What is required
Edit the passage of the commentary on Strike and Robin from "Strike’s part in" to "is, lustful passion.", replacing "Spenser" with "Edmund Spenser".

Document text
Strike’s part in their failure to achieve harmony, the union of soul and spirit in transcendent love, is the third take-away, I think, in the Celtic Cross spread thus far, and specifically, the Two of Cups. Rowling-Galbraith, from Matt’s proposal beneath the statue of Anteros that Robin confuses with Eros to the underlying myth of Cupid and Psyche, is, as Spenser did in Faerie Queene, writing about Real Love that is cued to or continuous with Logos selfless-sacrificial love, the ‘true Cupid’ or Anteros, and its erotic twin, that is, lustful passion.

Robin struggles with her interior “harmony of the male and female” with respect to her vocation and life as a woman; Strike’s agony is that his mental-model for “male and female” interaction remains Leda Strike and Jonny Rokeby (Mags is spot on in her accusing Cormoran of being just like his old man in this regard); he cannot figure out how Robin, whom he admires, trusts, and acknowledges is his “best mate,” fits into the paradigm of a woman being useful, even necessary — a la Tolstoy via Dave Polworth — for free meals, healthcare, and 24/7 brothel services in exchange for financial security and fidelity. He is something of a rake or cad in this regard, alas, as Lorelei spelled out most explicitly at the story-turn in Lethal White.

Data under study
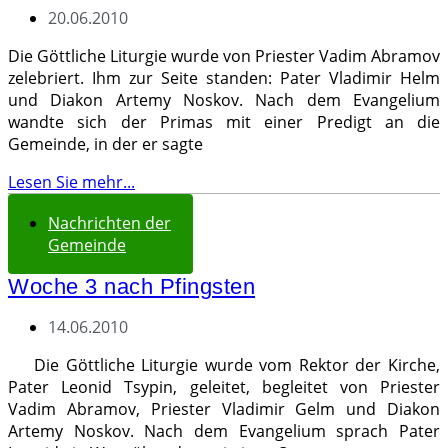
20.06.2010
Die Göttliche Liturgie wurde von Priester Vadim Abramov
zelebriert. Ihm zur Seite standen: Pater Vladimir Helm
und Diakon Artemy Noskov. Nach dem Evangelium
wandte sich der Primas mit einer Predigt an die
Gemeinde, in der er sagte
Lesen Sie mehr...
Nachrichten der
Gemeinde
Woche 3 nach Pfingsten
14.06.2010
Die Göttliche Liturgie wurde vom Rektor der Kirche,
Pater Leonid Tsypin, geleitet, begleitet von Priester
Vadim Abramov, Priester Vladimir Gelm und Diakon
Artemy Noskov. Nach dem Evangelium sprach Pater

Answer for the task
Strike’s part in their failure to achieve harmony, the union of soul and spirit in transcendent love, is the third take-away, I think, in the Celtic Cross spread thus far, and specifically, the Two of Cups. Rowling-Galbraith, from Matt’s proposal beneath the statue of Anteros that Robin confuses with Eros to the underlying myth of Cupid and Psyche, is, as Edmund Spenser did in Faerie Queene, writing about Real Love that is cued to or continuous with Logos selfless-sacrificial love, the ‘true Cupid’ or Anteros, and its erotic twin, that is, lustful passion.